More than 50 organizations in May sent an open letter to the Biden campaign demanding, among other things, the reduction of the Pentagon budget, the repeal of a 2001 military authorization that allows the war on terror to persist, and the end of support for governments that abuse human rights. After seeing the letter, then-top Biden campaign members — including Blinken — held regular phone calls with those activists.

In those calls, the Center for International Policy’s Taeb told me, “our community made very clear that we’re going to be holding them accountable” if they don’t abide by their demands. “If they’re not willing to take the concerns of the grassroots seriously, I think there’s going to be a lot of friction. They’ll find that our community would push back.”

For the most part, progressive foreign policy activists are working in tandem with the Biden transition. This week, Taeb’s organization and others will send two documents they expect the president-elect’s team to take seriously.

The first is a booklet with the names of about 200 progressive activists they want to hold lower-level national security jobs. “It’s important that we have progressive people in there to make their disagreements heard at a high level, especially since there are no progressives in the Cabinet,” one of the activists told me. “It’s really not surprising the choices Biden has made. We’d be having a different conversation if it were President Bernie Sanders or President Elizabeth Warren.”
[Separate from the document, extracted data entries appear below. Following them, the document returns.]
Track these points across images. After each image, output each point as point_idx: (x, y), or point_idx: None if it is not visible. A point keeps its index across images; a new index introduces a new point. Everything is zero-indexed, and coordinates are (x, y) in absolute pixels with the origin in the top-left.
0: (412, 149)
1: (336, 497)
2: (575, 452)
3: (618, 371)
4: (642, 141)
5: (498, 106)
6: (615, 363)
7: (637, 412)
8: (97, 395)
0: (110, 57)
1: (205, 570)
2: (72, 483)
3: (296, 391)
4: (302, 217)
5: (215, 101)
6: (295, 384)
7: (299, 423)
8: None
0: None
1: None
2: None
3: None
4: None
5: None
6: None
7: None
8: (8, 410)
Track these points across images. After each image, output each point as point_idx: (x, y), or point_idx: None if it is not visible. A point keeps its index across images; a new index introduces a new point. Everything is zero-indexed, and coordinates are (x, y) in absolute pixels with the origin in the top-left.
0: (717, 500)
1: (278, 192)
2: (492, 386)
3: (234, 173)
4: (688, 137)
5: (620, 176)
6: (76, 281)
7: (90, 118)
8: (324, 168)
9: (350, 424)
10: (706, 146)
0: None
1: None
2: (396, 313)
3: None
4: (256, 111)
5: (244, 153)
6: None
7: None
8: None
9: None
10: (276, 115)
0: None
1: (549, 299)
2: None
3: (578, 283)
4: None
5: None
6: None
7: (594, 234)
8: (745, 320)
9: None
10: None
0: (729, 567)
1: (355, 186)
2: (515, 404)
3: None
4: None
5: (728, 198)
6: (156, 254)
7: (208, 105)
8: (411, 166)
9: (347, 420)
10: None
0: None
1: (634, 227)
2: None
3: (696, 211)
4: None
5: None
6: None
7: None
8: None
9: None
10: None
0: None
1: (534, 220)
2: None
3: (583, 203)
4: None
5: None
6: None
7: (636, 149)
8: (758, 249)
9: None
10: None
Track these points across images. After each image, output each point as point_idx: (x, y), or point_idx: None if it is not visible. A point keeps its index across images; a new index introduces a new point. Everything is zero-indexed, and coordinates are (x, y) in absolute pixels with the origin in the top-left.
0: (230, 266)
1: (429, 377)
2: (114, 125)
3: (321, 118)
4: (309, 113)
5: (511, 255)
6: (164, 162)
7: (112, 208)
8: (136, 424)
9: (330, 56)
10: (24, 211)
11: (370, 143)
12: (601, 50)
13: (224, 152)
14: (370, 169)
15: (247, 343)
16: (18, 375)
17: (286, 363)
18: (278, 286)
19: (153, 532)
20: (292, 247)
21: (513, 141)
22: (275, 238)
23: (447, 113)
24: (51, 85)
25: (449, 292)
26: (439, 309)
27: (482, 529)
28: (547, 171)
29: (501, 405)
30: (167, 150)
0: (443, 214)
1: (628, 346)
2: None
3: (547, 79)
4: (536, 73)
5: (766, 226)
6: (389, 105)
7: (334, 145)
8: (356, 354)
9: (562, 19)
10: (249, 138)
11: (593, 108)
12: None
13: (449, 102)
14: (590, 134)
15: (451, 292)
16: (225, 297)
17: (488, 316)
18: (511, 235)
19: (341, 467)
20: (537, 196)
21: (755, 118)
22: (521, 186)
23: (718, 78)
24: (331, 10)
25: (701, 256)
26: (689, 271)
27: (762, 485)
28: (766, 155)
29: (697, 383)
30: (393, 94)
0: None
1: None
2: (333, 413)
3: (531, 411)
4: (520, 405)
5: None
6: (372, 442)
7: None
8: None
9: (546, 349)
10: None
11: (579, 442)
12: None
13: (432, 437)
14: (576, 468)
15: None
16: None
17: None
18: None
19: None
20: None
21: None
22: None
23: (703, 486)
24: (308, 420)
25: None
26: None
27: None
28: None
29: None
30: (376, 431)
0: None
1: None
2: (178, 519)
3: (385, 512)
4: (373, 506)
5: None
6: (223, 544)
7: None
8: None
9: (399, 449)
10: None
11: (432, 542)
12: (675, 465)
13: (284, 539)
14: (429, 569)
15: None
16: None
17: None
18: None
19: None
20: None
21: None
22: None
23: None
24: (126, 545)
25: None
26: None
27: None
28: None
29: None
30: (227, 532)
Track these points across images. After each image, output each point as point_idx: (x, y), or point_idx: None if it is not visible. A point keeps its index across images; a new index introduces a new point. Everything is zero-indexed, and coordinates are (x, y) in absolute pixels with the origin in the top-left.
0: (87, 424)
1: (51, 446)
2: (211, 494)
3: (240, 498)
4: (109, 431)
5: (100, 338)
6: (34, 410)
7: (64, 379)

Progressives understand why none in their cohort are in the Cabinet, though. Simply put, there just isn’t a deep, experienced bench of like-minded foreign policy professionals qualified enough to lead the State Department or the Pentagon — at least not yet. The long-term hope is that after these people spend more time in government, they’ll be ready for bigger jobs in future Democratic administrations.

The second document is a set of actions they’d like to see Biden take in his first 100 days as president. There are many items, but the most prominent include having the US rejoin the Iran nuclear deal, extend the New START arms control agreement with Russia, and end US support for the Saudi-led war in Yemen.

But it hasn’t all been niceties. Multiple progressive groups fiercely opposed the idea of Michèle Flournoy as defense secretary due to her past support for the Afghanistan War and ties to defense contractors, which may be partly why Biden has reportedly chosen Austin, though he also has ties to the defense industry. They also oppose the nomination of Morell for CIA director because of his defense of drone warfare.

All this portends a continuous, long-term fight as progressives seek to turn Biden’s blob into “blob lite.” That struggle — where Biden and his team consider a wholesale change to America’s role in the world prompted by grassroots activism — could be one of the defining stories of the next four years.